Key observables required for dark matter searches computed to unprecedented precision using allocation at CSCS supercomputer Piz Daint. The red stars (this work) are showing the scalar quark content of the different quark flavours. Open symbols denote previous computations within lattice QCD which did not used simulations with physical parameters of the pion mass and may thus carry a systematic error. The filled blue squares and filled black stars are calculations within lattice QCD using different discretization schemes. Green dots are the results of phenomenology using recent experimental input. (Image: A. Abdel-Rehim et al.)

Strong force with extremely short radius of action

However, the strong force acts only on a very small space inside the atomic nucleus and defies approximate calculation, because the coupling between particles can grow very strong. Thus, it is not possible to identify a sufficiently small parameter that would be necessary for a perturbation theory calculation, explains Jansen. With the ground-breaking formulation of a theory of quarks and gluons in a four-dimensional space-time lattice, physicist and Nobel Prize winner Kenneth Wilson succeeded in 1974 with developing the lattice theory of quantum chromodynamics (lattice QCD) – a non-perturbative method. He thus laid the foundation for future numerical simulation.

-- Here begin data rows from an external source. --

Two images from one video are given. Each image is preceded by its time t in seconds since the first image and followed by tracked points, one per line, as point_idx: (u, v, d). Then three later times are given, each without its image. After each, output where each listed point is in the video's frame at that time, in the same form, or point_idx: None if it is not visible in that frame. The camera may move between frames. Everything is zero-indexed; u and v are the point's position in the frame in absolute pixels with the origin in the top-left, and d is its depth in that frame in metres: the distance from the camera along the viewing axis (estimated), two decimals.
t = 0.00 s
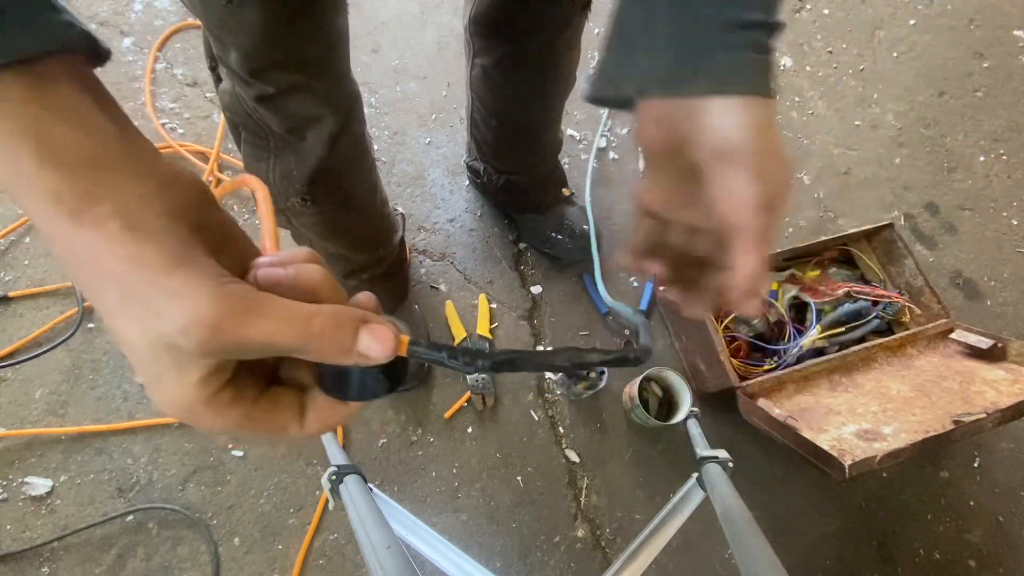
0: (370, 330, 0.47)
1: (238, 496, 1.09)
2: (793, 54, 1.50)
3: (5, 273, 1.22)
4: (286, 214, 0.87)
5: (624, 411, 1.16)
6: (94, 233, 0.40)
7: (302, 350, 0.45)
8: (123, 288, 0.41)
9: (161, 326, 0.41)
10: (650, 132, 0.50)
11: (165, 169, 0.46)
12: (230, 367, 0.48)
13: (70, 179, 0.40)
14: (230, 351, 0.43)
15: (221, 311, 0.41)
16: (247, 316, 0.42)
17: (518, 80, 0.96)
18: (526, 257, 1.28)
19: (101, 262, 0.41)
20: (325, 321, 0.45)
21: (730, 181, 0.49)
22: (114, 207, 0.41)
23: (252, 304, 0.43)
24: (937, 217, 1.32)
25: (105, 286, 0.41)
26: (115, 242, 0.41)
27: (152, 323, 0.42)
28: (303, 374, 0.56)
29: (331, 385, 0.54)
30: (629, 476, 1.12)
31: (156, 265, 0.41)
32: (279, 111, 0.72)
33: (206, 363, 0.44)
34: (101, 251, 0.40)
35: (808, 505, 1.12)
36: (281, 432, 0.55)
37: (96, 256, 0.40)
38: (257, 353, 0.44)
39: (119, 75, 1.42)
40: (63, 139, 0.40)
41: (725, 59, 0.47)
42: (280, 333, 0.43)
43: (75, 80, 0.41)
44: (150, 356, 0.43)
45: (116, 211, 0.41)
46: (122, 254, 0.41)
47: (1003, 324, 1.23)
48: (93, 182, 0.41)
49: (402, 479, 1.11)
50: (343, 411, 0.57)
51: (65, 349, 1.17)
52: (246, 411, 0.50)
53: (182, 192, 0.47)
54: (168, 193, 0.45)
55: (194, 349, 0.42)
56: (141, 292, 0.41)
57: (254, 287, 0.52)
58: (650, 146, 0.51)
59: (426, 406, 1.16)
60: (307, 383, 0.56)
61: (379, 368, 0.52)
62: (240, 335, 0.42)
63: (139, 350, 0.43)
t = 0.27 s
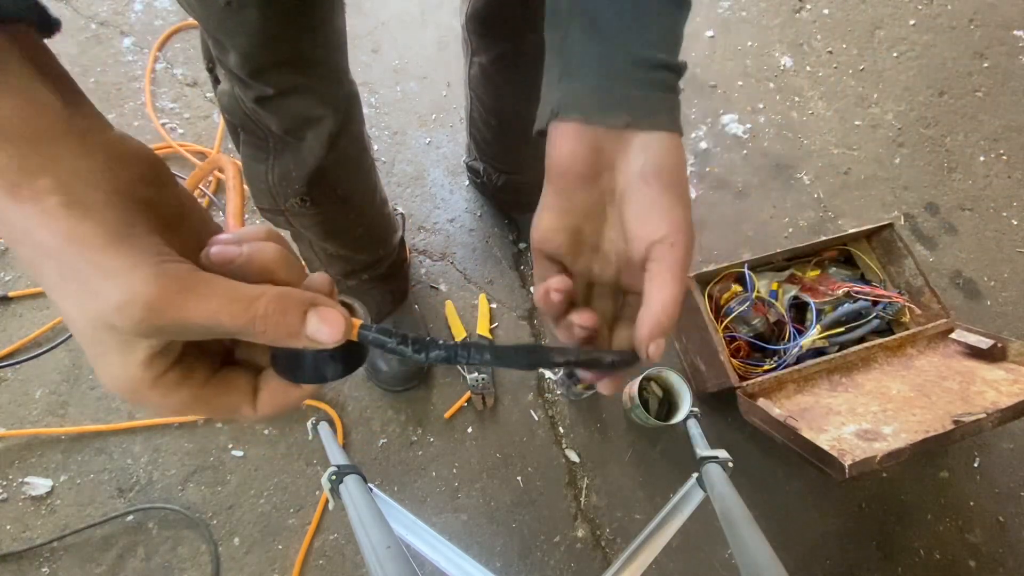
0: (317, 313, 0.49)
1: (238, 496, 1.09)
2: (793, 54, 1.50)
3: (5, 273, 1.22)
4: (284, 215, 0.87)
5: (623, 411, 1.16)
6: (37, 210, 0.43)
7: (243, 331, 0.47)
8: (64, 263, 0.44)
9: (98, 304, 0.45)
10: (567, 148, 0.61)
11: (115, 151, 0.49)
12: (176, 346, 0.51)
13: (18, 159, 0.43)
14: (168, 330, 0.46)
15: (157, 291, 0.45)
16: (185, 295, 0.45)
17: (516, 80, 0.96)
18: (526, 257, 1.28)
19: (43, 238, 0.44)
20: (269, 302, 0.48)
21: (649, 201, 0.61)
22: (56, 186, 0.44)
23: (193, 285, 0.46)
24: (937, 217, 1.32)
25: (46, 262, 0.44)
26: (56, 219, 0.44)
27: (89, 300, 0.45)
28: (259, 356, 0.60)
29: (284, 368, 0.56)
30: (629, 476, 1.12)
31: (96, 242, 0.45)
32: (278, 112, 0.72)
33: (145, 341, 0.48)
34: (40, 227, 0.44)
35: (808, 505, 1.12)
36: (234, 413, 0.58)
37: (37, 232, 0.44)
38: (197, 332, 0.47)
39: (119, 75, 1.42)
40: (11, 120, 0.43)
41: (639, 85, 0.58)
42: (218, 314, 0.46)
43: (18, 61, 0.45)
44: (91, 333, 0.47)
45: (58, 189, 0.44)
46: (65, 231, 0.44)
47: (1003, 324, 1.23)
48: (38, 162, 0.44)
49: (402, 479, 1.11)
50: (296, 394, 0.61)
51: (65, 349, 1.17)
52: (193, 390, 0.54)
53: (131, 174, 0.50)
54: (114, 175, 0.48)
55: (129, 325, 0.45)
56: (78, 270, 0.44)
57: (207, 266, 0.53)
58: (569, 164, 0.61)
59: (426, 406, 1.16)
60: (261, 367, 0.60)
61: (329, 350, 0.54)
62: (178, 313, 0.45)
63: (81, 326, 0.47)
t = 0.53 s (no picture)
0: (327, 326, 0.50)
1: (238, 496, 1.09)
2: (793, 54, 1.50)
3: (5, 273, 1.22)
4: (283, 216, 0.87)
5: (623, 411, 1.16)
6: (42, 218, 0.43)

In the lattice QCD theory, space-time is a four-dimensional lattice, a crystal with hyper-cubic symmetry. “By also moving from Minkowski to Euclidean time, we can consider the quantum field theory as a statistical physical system and carry out numerical simulations of that system”, explains Jansen. Nevertheless, it took over 30 years until the first researchers managed in 2008 to calculate the weight of nucleons and other particles directly from lattice QCD. This was made possible by a spectacular further development of the simulation algorithm in use, together with continually improving and more powerful supercomputers, says Jansen. “Now, by further refining the existing techniques and developing new and better algorithms, we successfully determined the scalar quark content in a proton – another non-trivial step.” 

The research results of Alexandrou and her team are already finding use in experiments that look for evidence of an interaction between the Higgs boson and the scalar condensate inside the nucleon. In the involved researchers’ view, the most recent results from ‘Piz Daint’ could thus push open a new window along the way to finally solving the mystery of dark matter.

Abdel-Rehim A, Alexandrou C, Constantinou M, Hadjiyiannakou K, Jansen K, Kallidonis Ch, Koutsou G & Vaquero Aviles-Casco A: Direct evaluation of the quark content of the nucleon from lattice QCD at the physical point, Phys. Rev. Lett. (2016), 116, 252001.